The amendment would give Congress and state lawmakers the authority to regulate campaign spending, overturning Citizens United and Buckley v. Valeo. Introduced by Sen. Tom Udall, D-N.M., it has 43 co-sponsors. This press release has more information.

The Senate version of the amendment allows lawmakers to regulate “the raising and spending of money and in-kind equivalents” with respect to elections. It also provides that, “nothing in this article shall be construed to grant Congress the power to abridge the freedom of the press.”

Among those who oppose the amendment are Chapman University law professor Ronald Rotunda, writing for Justia’s Verdict blog, and U.S. Sen. Ted Cruz, R-Texas, writing for the Wall Street Journal (sub. req.).
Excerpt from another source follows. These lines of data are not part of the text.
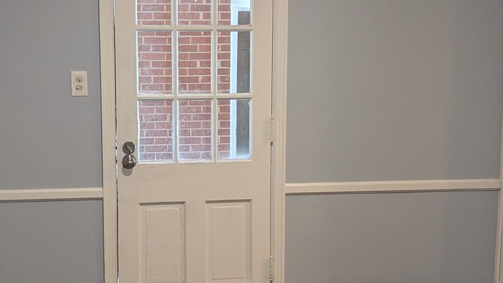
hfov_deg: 37.5
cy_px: 158
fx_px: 734
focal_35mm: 55
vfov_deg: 21.8
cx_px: 169
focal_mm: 6.9
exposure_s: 1/120
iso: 782
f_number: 1.68
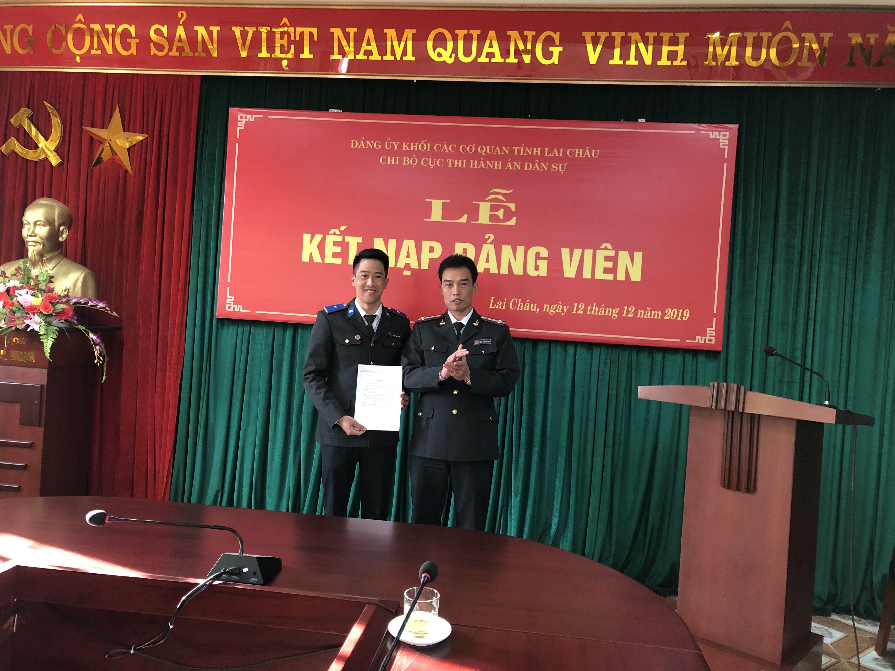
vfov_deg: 49.7
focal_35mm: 28
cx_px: 448
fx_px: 724
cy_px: 336
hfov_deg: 63.4
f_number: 1.8
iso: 80
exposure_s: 1/17
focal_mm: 4
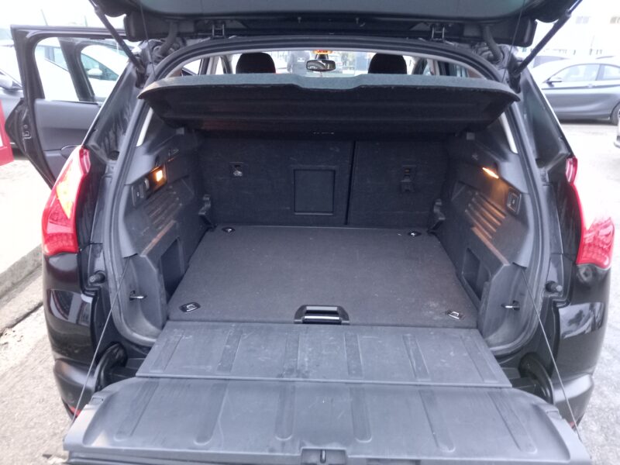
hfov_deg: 69.4
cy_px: 232
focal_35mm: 25
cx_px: 310
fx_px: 448
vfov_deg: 54.9
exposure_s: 1/16.7
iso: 1851
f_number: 1.8
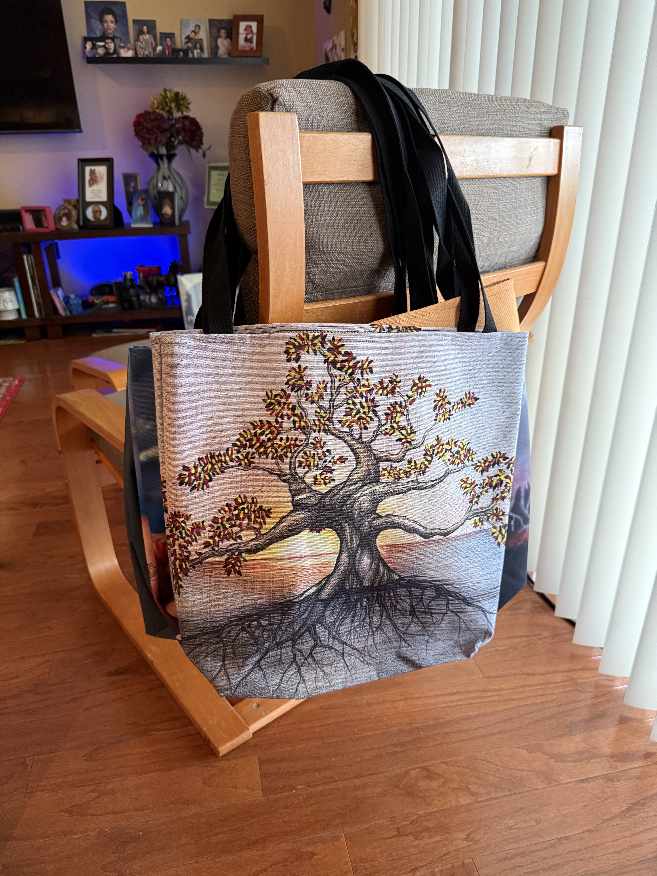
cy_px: 438
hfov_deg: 56.8
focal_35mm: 24
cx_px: 328
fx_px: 607
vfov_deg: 71.6
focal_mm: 6.76
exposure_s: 1/60
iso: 400
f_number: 1.78
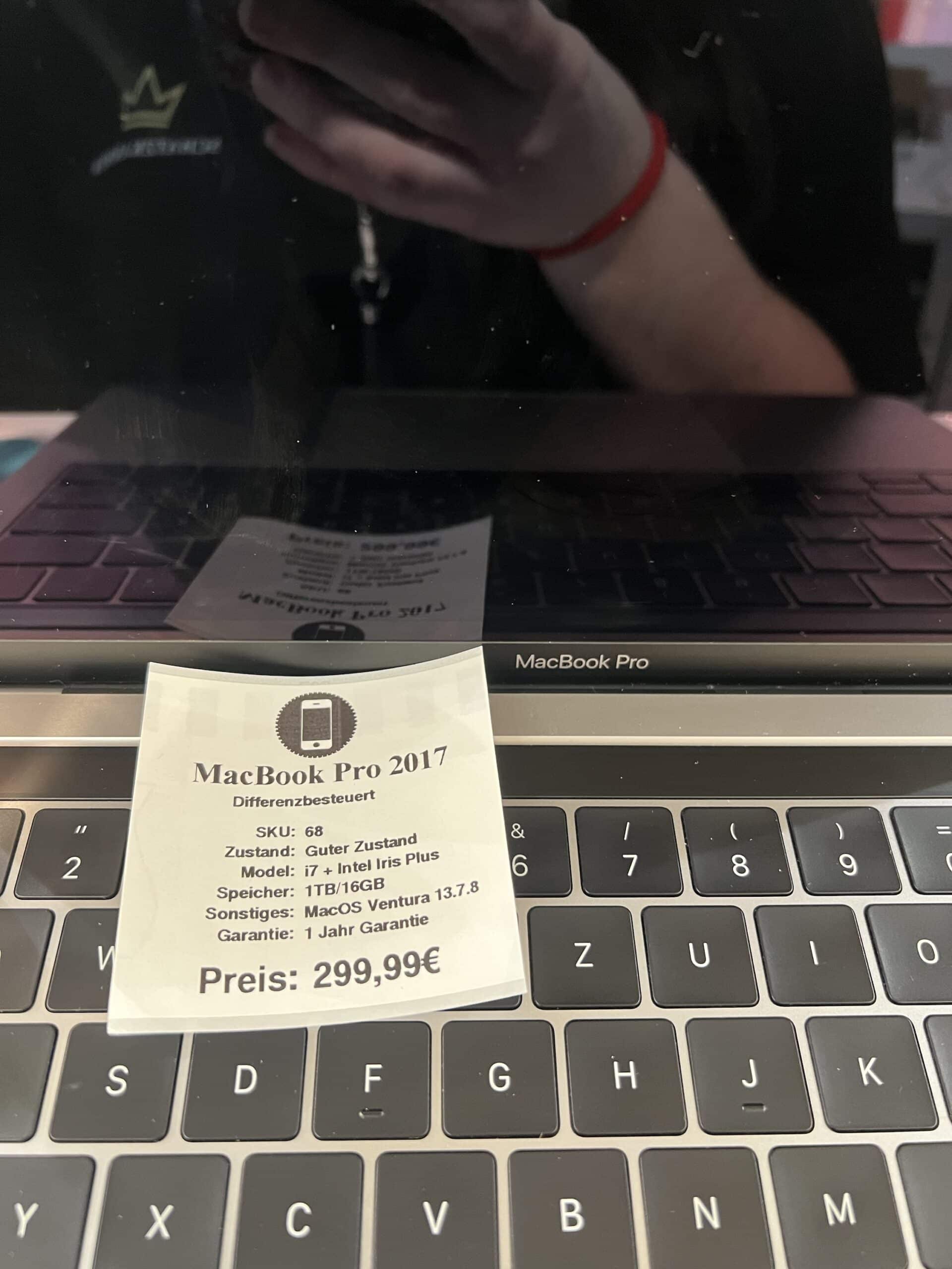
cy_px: 634
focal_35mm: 26
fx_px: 953
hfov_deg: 53.1
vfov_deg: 67.3
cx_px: 476
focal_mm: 5.7
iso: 400
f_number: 1.5
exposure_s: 1/50
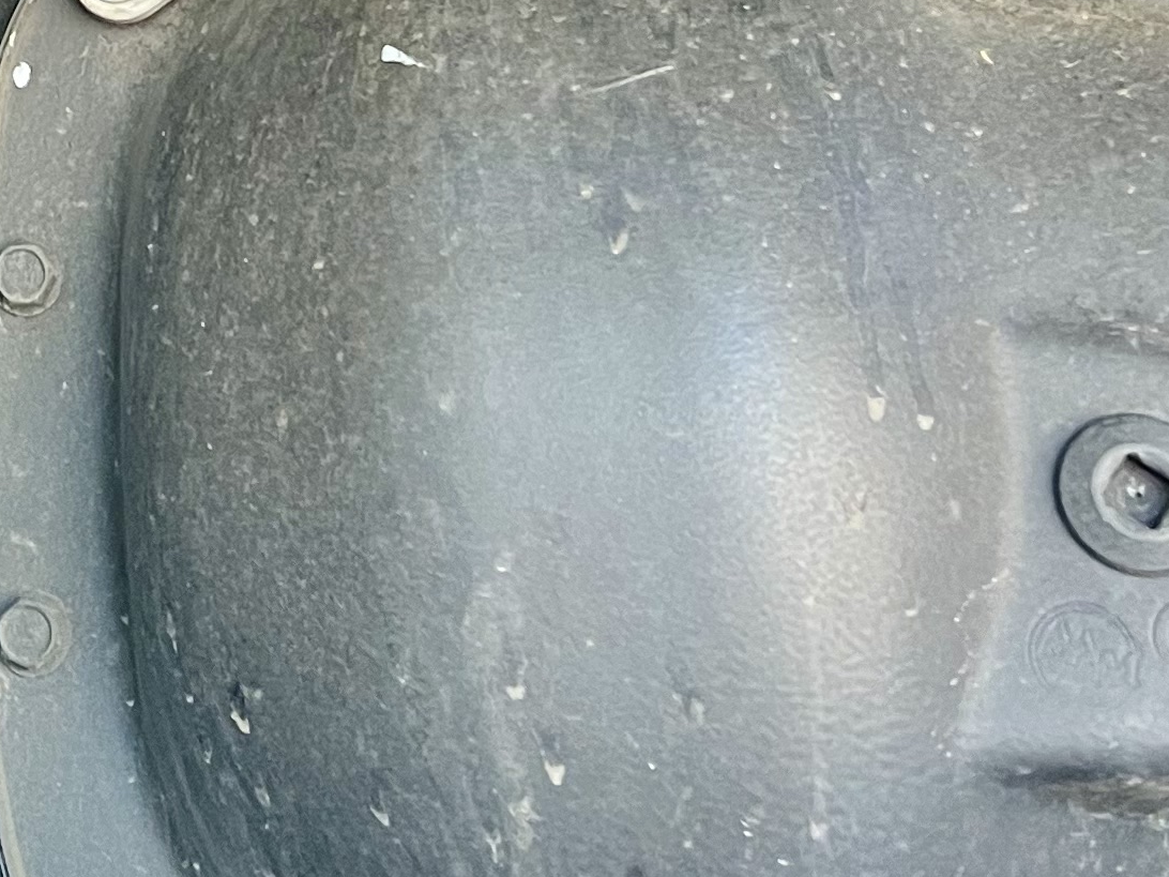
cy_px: -611
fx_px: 3242
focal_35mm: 96
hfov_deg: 19.3
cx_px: -229
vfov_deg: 14.0
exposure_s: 1/71
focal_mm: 5.7
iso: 125
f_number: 1.5
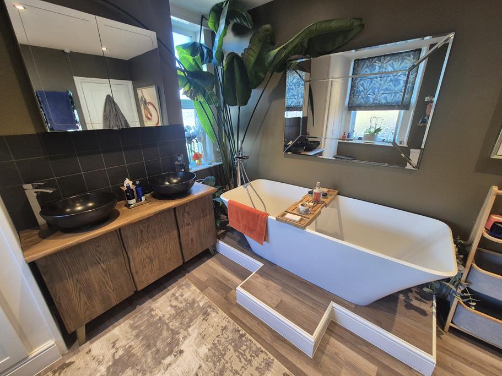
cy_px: 188
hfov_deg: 106.2
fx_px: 189
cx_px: 251
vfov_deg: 89.9
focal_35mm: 13
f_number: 2.2
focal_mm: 2.2
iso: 160
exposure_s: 1/50
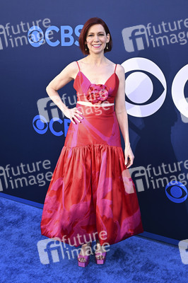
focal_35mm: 46
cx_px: 94
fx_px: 361
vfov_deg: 42.8
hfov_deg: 29.2
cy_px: 142
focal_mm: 46
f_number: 5.6
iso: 400
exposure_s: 1/200
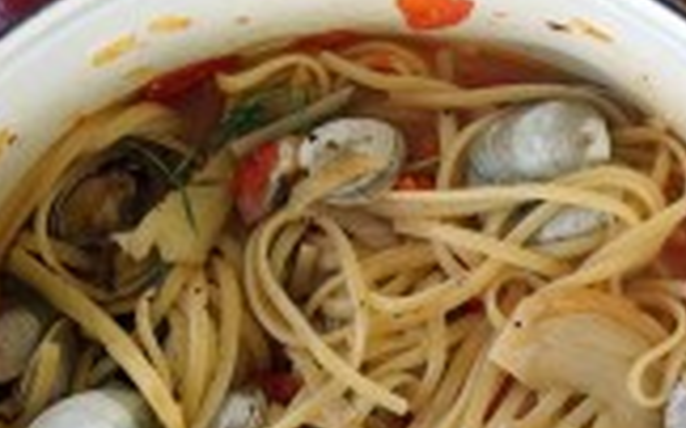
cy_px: 504
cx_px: 559
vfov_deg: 13.0
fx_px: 1831
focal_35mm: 98
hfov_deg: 20.9
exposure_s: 1/100
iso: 1600
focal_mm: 26
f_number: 4.5
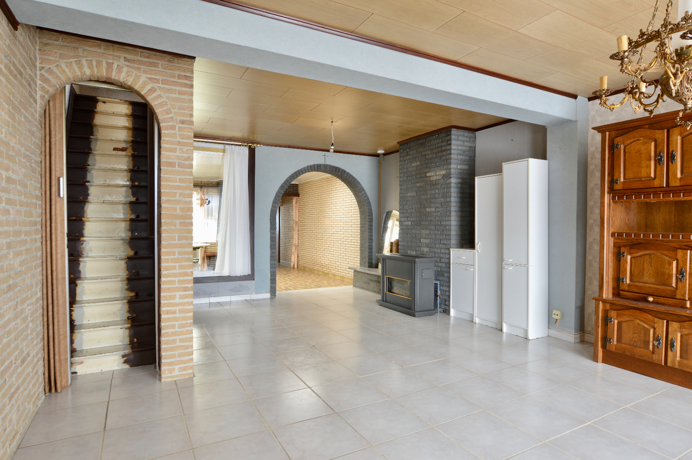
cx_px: 346
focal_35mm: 20
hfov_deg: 85.5
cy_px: 230
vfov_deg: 63.1
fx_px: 375
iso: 100
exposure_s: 1/1.3
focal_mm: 13
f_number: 11
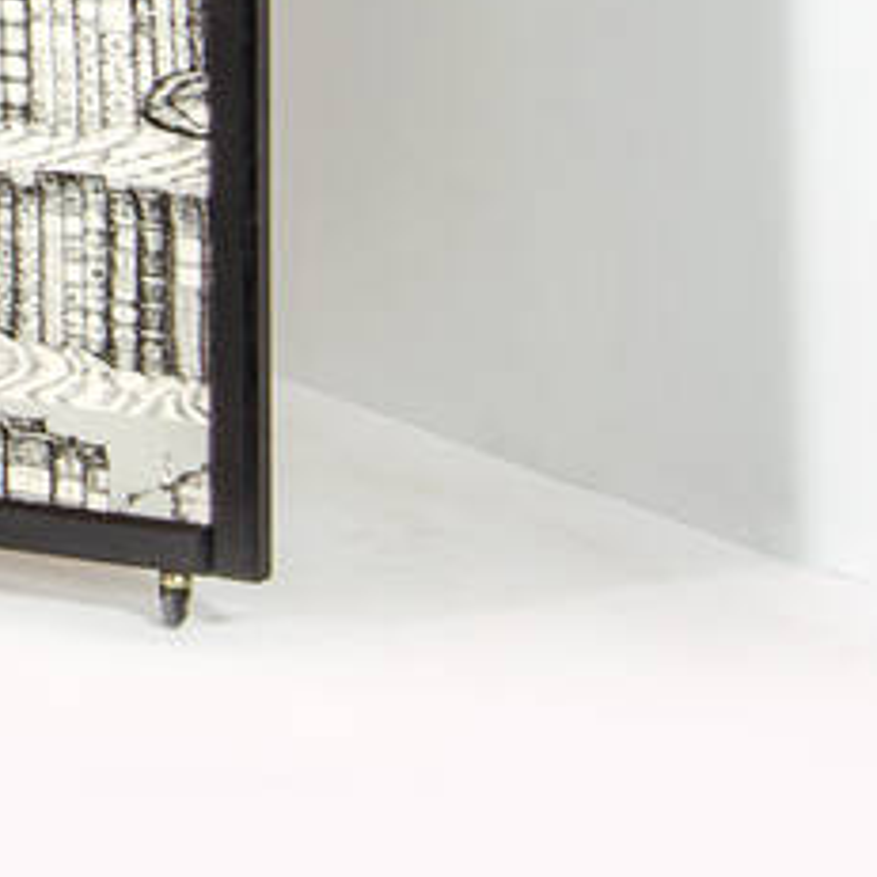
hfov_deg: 6.0
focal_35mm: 270
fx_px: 7727
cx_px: -1669
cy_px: -662
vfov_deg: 6.4
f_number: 16
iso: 100
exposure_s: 1/200
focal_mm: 35
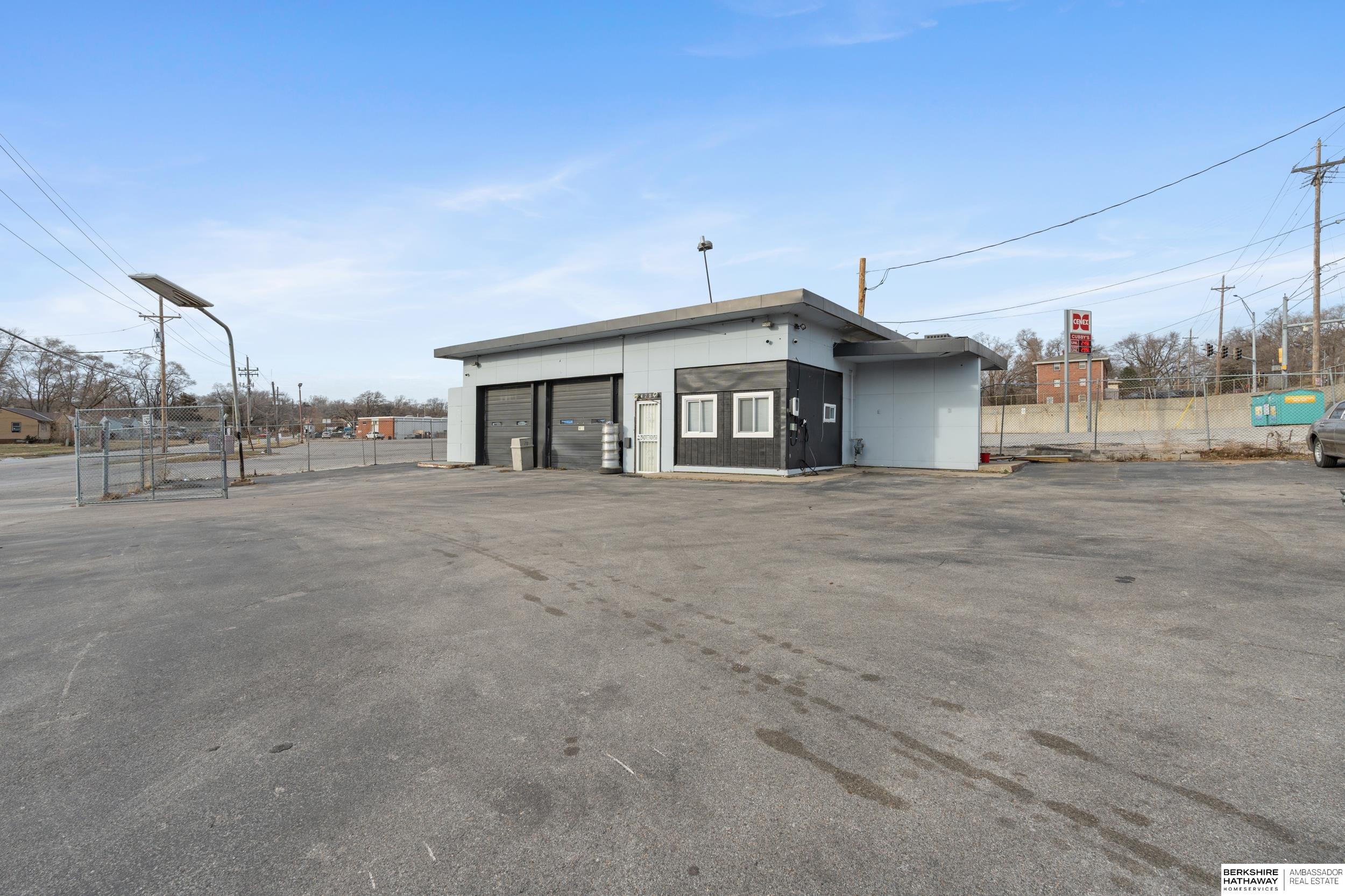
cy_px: 448
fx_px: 598
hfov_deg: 96.7
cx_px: 672
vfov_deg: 73.8
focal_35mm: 16
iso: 400
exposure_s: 1/800
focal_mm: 16
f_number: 9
They argue the proposed amendment has a broad reach.

“Speech is more than just standing on a soap box yelling on a street corner,” Cruz writes. “If you can prohibit spending money, you can prohibit virtually any form of effective speech.”

Drawing on government arguments in the Citizens United case, Rotunda says the proposed amendment would authorize lawmakers to ban the kind of political films at issue in Citizens United and even political pamphlets. Cruz gives specific examples, saying the amendment could allow bans on expenditures for voter guides by interest groups, door-to-door get-out-the-vote efforts, and bloggers’ criticism of politicians.

Columnist Dana Milbank labels some of those scenarios as “hyperbole” and “hyperventilation,” but he opposes the constitutional amendment nonetheless. A better solution, he wrote for the Washington Post, is to make Citizens United a prominent issue in presidential elections, producing Democratic presidents whose Supreme Court appointees reverse the decisions.

Cruz has introduced two bills with the opposite goal of the proposed constitutional amendment. His SuperPAC Elimination Act would allow individuals to make unlimited direct contributions to candidates, eliminating the need for Super PACs, according to Slate and a press release. His Free All Speech Act would require that all restrictions on political speech that apply to individuals also apply to media corporations.

Updated on June 10 to include coverage of Cruz’s bills.